Penafsiran dan penjelasan Hamka diatas memberikan gambaran, bahwa perintah Allah kepada Bani Israil melalui Rasul-Nya, Musa as, merupakan bagian dari sejarah masa lalu orang-orang pengikut para nabi dan rasul Allah. Jika kita mendapatkan ketaatan maka itu merupakan contoh dan suri tauladan, dan jika kita mendapatkan hal yang sebaliknya maka hal itu merupakan peringatan agar tidak terulang. Hal ini secara lugas dapat dibaca dalam penafsiran tafsir al-Azhar surat al-A’raf ayat 137:
وَأَوْرَثْنَا الْقَوْمَ الَّذِينَ كَانُوا يُسْتَضْعَفُونَ مَشَارِقَ الْأَرْضِ وَمَغَارِبَهَا الَّتِي بَارَكْنَا فِيهَا ۖ وَتَمَّتْ كَلِمَتُ رَبِّكَ الْحُسْنَىٰ عَلَىٰ بَنِي إِسْرَائِيلَ بِمَا صَبَرُوا ۖ وَدَمَّرْنَا مَا كَانَ يَصْنَعُ فِرْعَوْنُ وَقَوْمُهُ وَمَا كَانُوا يَعْرِشُونَ
“Dan Kami pusakakan kepada kaum yang telah ditindas itu, negeri-negeri bahagian timur bumi dan bahagian baratnya yang telah Kami beri berkah padanya. Dan telah sempurnalah perkataan Tuhanmu yang baik (sebagai janji) untuk Bani Israil disebabkan kesabaran mereka. Dan Kami hancurkan apa yang telah dibuat Fir’aun dan kaumnya dan apa yang telah dibangun mereka.”

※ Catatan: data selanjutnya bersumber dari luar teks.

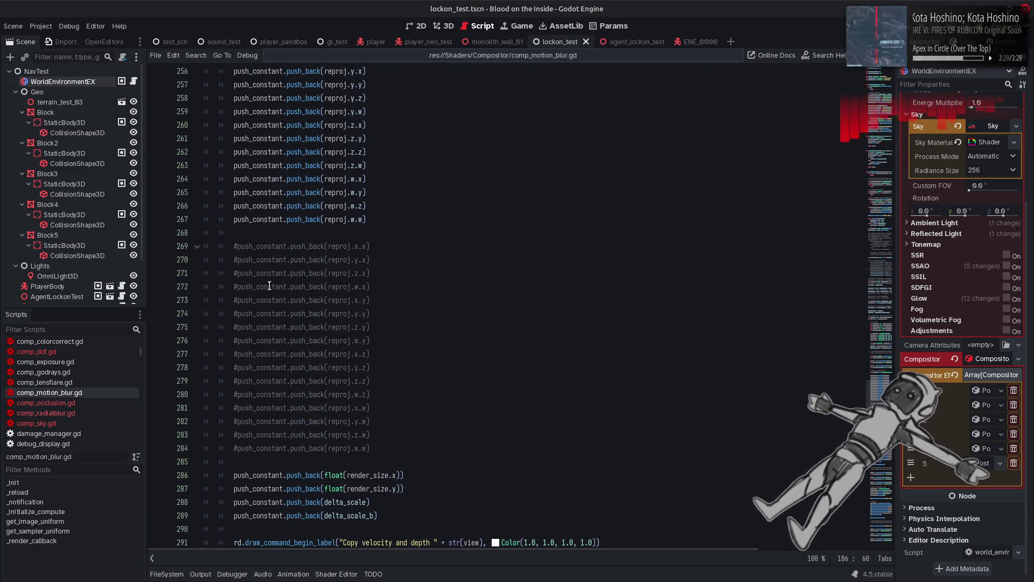
scroll(269, 286, "down", 5)
scroll(270, 286, "up", 11)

Di antara bahasan Hamka mengenai ayat diatas adalah: “Di samping itu, haruslah pula kita ingat bahwasanya sejarah kehidupan manusia di muka bumi ini terus berjalan. Memang satu waktu Bani Israil telah menguasai negeri itu dan mendirikan kerajaan besar disana, tetapi beratus tahun sesudah Musa, bangsa lain telah menguasai negeri itu pula ganti-berganti, sejak bangsa Balil, Persia (Iran), kemudian Yunani, sesudah itu bangsa Romawi, sampai datang kebesaran Islam, dan takhluklah kepada bangsa Arab, sejak zaman Umar bin Khathab menjadi Khalifah. Dan tetaplah negeri itu menjadi tanah airnya bangsa Arab 1300 tahun lamanya. Tetapi dengan bantuan kerajaan-kerajaan Barat, terutama Inggris dan Amerika telah merampas negeri itu dari tangan bangsa Arab, mengusir habis satu juta orang Arab dari sana, dengan alasan bahwa 2500 tahun yang lalu nenek moyang merekalah yang empunya negeri itu”
“Maka ayat-ayat yang berkenaan dengan kemerdekaan Bani Israil di dalam al-Qur’an ini tetaplah menjadi pengajaran bagi kaum muslimin seluruh dunia untuk merebut kemerdekaan mereka kembali, dengan tidak mempedulikan betapa pun besarnya kekuasaan bangsa yang menjajah dan menindas, sebab bumi ini adalah kepunyaan Allah, diwariskanNya kepada barangsiapa yang Dia kehendaki daripada hamba-hambaNya, dan akibat atau kemenangan terakhir tetaplah untuk orang yang bertakwa”.
Penjelasan Hamka atas ayat 137 surat al-A’raf diatas sangatlah jelas bahwa ia memandang bahwa Baitul Maqdis yang diberkahi ini bukanlah tanah yang dijanjikan untuk Bani Israil semata. Tanah Suci nan mulia ini adalah tanah yang semestinya dikuasai dan dimakmurkan oleh umat Islam yang beriman, apapun bangsa dan ras keturunan mereka.